Con il primo motivo, svolto ai sensi dell’art. 360 c.p.c., n. 3, il ricorrente lamenta violazione di legge (art. 360 c.p.c., n. 3, in relazione al D.P.R. n. 1124 del 1965, artt. 2, 3, 78 e 79, nonché all’art. 115 c.p.c., e art. 41 c.p.), ed, al riguardo, rileva che la corte territoriale, disattendendo le osservazioni del consulente tecnico di parte, aveva immotivatamente escluso la sussistenza di un nesso causale fra il trauma da sforzo fisico subito il 7.12.1998 e il distacco di retina sofferto.
Con il secondo motivo prospetta vizio di motivazione (art. 360 c.p.c., n. 5) osservando che l’asserito difetto del nesso eziologico non era stato dimostrato sulla base di “inconfutabili elementi probatori”, ma facendo riferimento alla letteratura scientifica esistente sul tema.
I motivi, che, in quanto connessi, possono essere esaminati congiuntamente, sono manifestamente infondati.
Deve, infatti, ribadirsi, in conformità al costante orientamento di questa Suprema Corte, che nelle controversie in materia di prestazioni previdenziali derivanti da patologie dell’assicurato, le conclusioni del consulente tecnico d’ufficio sulle quali si fonda la sentenza impugnata possono essere contestate in sede di legittimità se le relative censure contengono la denuncia di una documentata devianza dai canoni fondamentali della scienza medico – legale o dai protocolli praticati per particolari assicurazioni sociali, che, in quanto tale, costituisce un vero e proprio vizio della logica medico – legale e rientra tra i vizi denunciabili con il ricorso per cassazione ex art. 360 c.p.c., n. 5; in mancanza di questi elementi le censure configurano un mero dissenso diagnostico e, quindi, sono inammissibili in sede di legittimità (v. ad es.

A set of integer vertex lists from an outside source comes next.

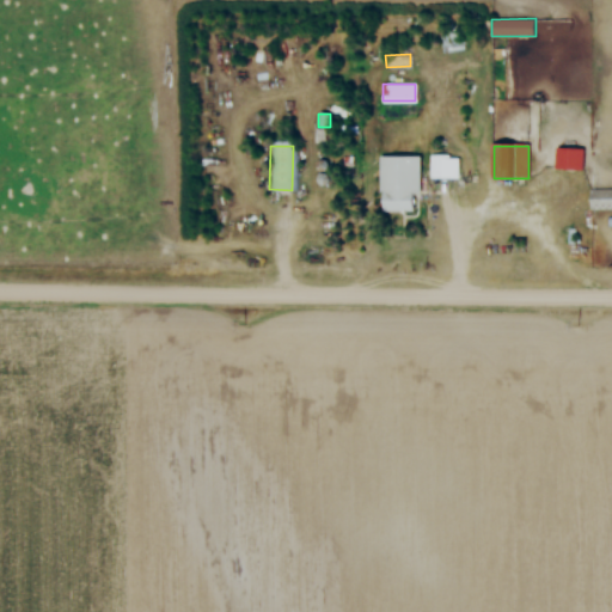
[(557,150),(557,169),(580,167),(580,150),(557,150)]
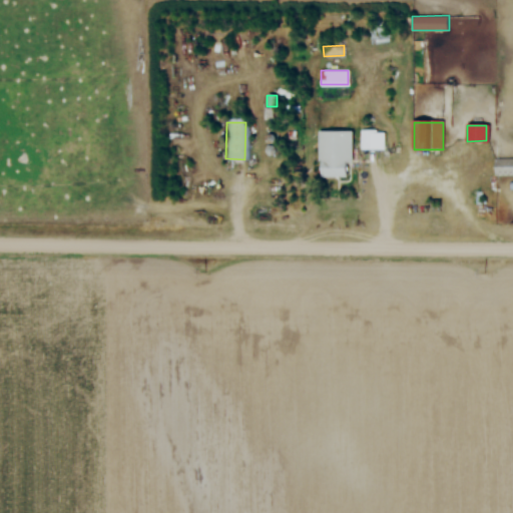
[(363,131),(363,148),(383,147),(382,133),(375,134),(375,130),(363,131)]
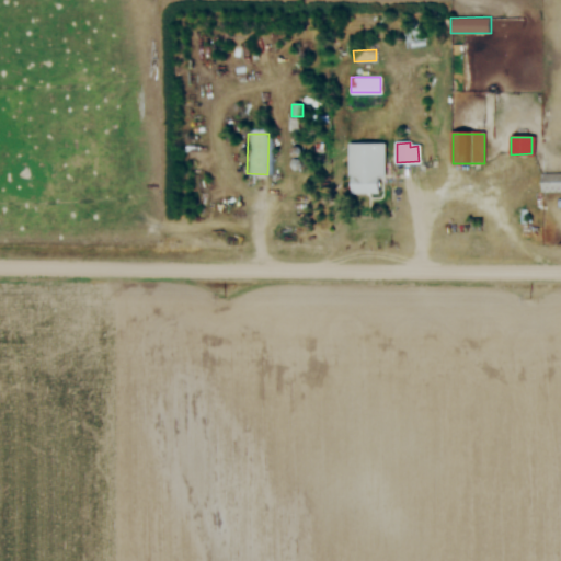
[(352,145),(352,176),(355,176),(355,194),(380,194),(380,176),(384,176),(384,144),(352,145)]
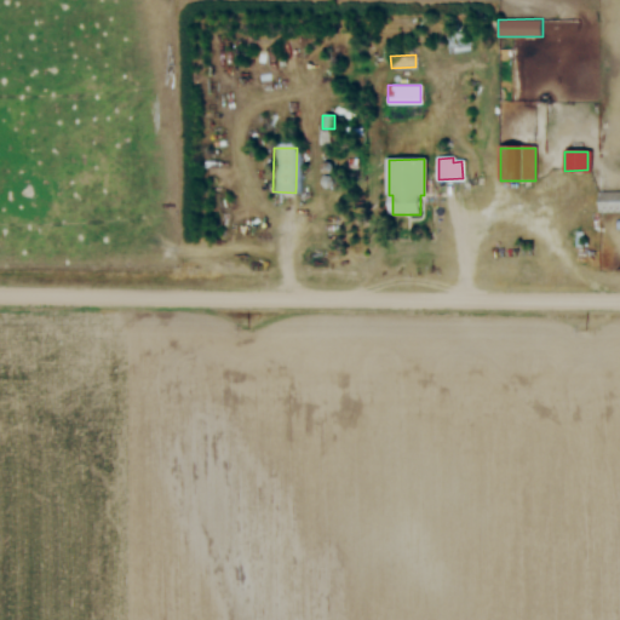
[(619,193),(598,193),(597,212),(619,212),(619,193)]
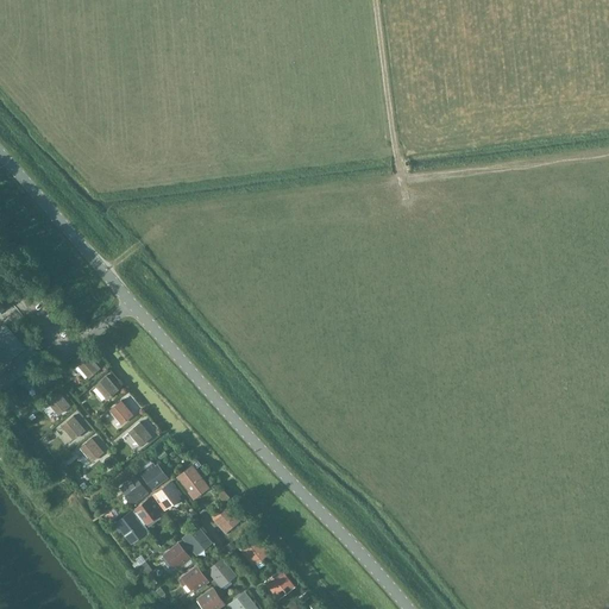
[(0,356),(7,364),(25,349),(5,325),(0,328),(0,356)]
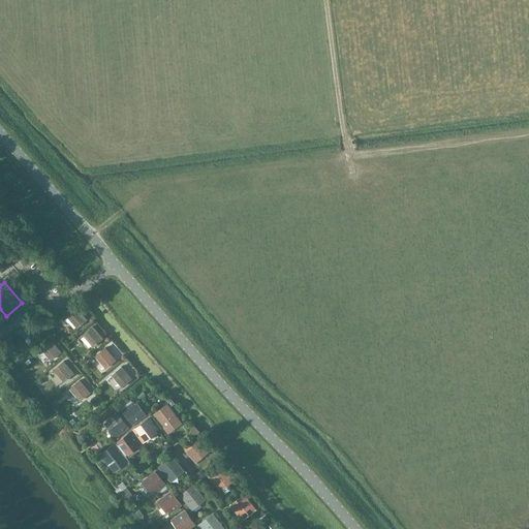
[(76,329),(84,322),(80,316),(82,314),(76,308),(66,317),(76,329)]
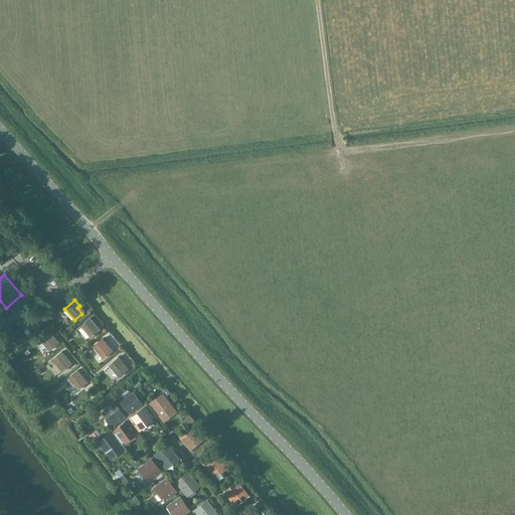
[(33,333),(40,326),(36,321),(38,319),(33,313),(23,321),(33,333)]
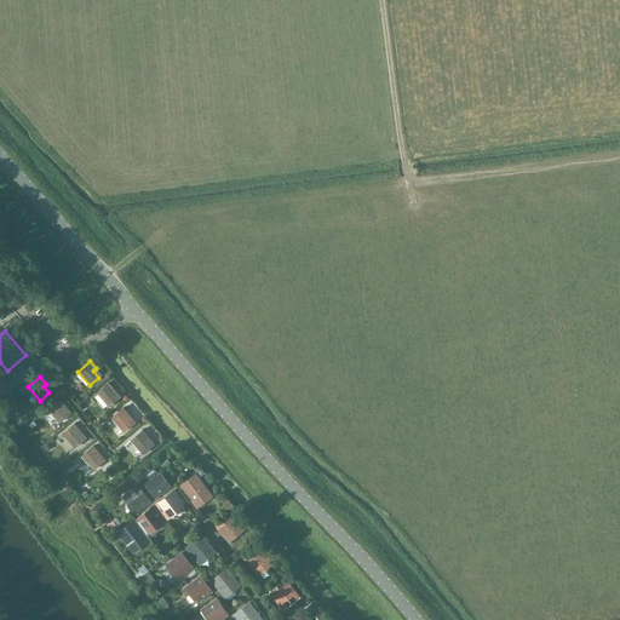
[(108,407),(118,400),(112,392),(115,390),(108,383),(97,392),(108,407)]
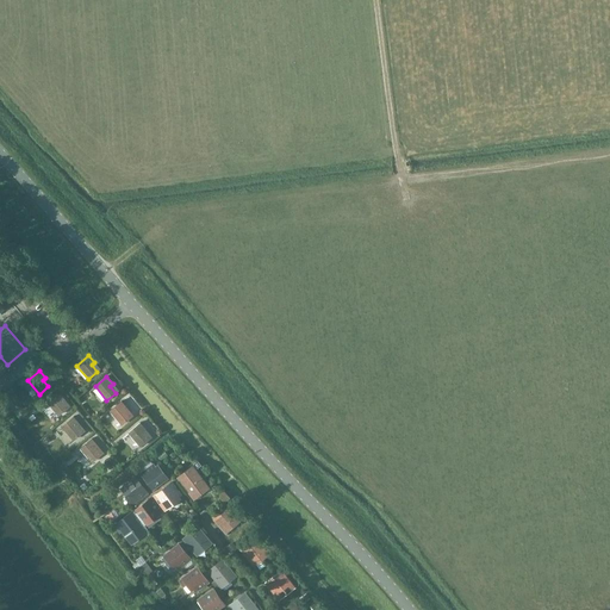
[(57,416),(67,409),(62,402),(64,400),(58,392),(47,402),(57,416)]
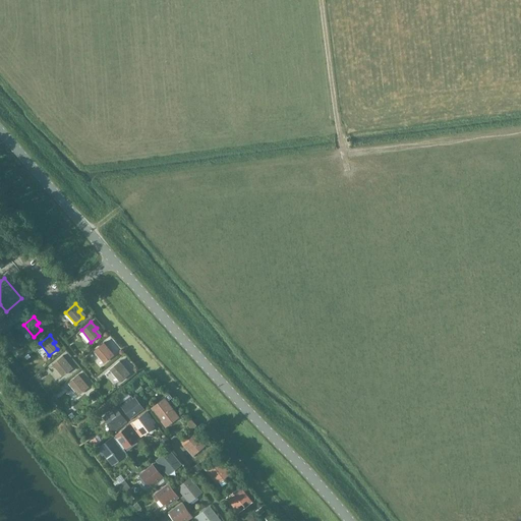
[(104,363),(111,356),(107,351),(109,349),(104,343),(94,351),(104,363)]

Cass. n. 8654/2008; Cass. n. 20947/2004; Cass. n. 530/1998).
Nel caso in esame, la corte di merito, richiamando le conclusioni degli accertamenti medico – legali svolti in sede di appello e tenendo conto delle deduzioni svolte dal ricorrente, ha escluso che le malattie dallo stesso sofferte, valutate singolarmente e nel loro complesso, determinassero una situazione di invalidità idonea a conseguire la prestazione richiesta, rilevando, fra l’altro, che mancava in letteratura una correlazione eziopatogenica tra lo sforzo fisico e la patologia retinica (laddove, invece, la stessa da conto di un’eziopatogenesi da trauma), che il periziando non aveva fornito al consulente tecnico alcuna documentazione idonea ad escludere la preesistenza di un danno all’occhio, che l’oculista dell’INAIL non aveva formulato alcuna certa diagnosi in ordine all’efficienza causale dello sforzo fisico sulla rottura retinica denunciata.
A fronte di tale accertamento, il ricorrente, oltre a richiamare, in termini generali, i principi normativi e giurisprudenziali che regolano la materia, si è limitato essenzialmente a formulare una serie di rilievi (quali l’ininfluenza del mero riferimento alla letteratura scientifica sull’argomento ed il diverso apprezzamento espresso dal consulente di parte e dal consulente nominato in primo grado) che evidenziano al più un mero diverso apprezzamento diagnostico, non attinente a vizi del processo logico formale, e che si risolvono, quindi, in una inammissibile critica del convincimento del giudice, attraverso la contrapposizione della soluzione della questione controversa offerta dalla parte a quella motivatamente espressa dal giudice.
Il ricorso va, pertanto, rigettato.
Nulla sulle spese, in applicazione dell’art. 152 disp. att. c.p.c., nel testo (anteriore alla novella di cui al D.L. n. 269 del 2003, art. 42 comma 11, conv. nella L. n. 326 del 2003, entrato in vigore il 2.10.2003) vigente ratione temporis.
P.Q.M.
La Corte rigetta il ricorso; nulla sulle spese.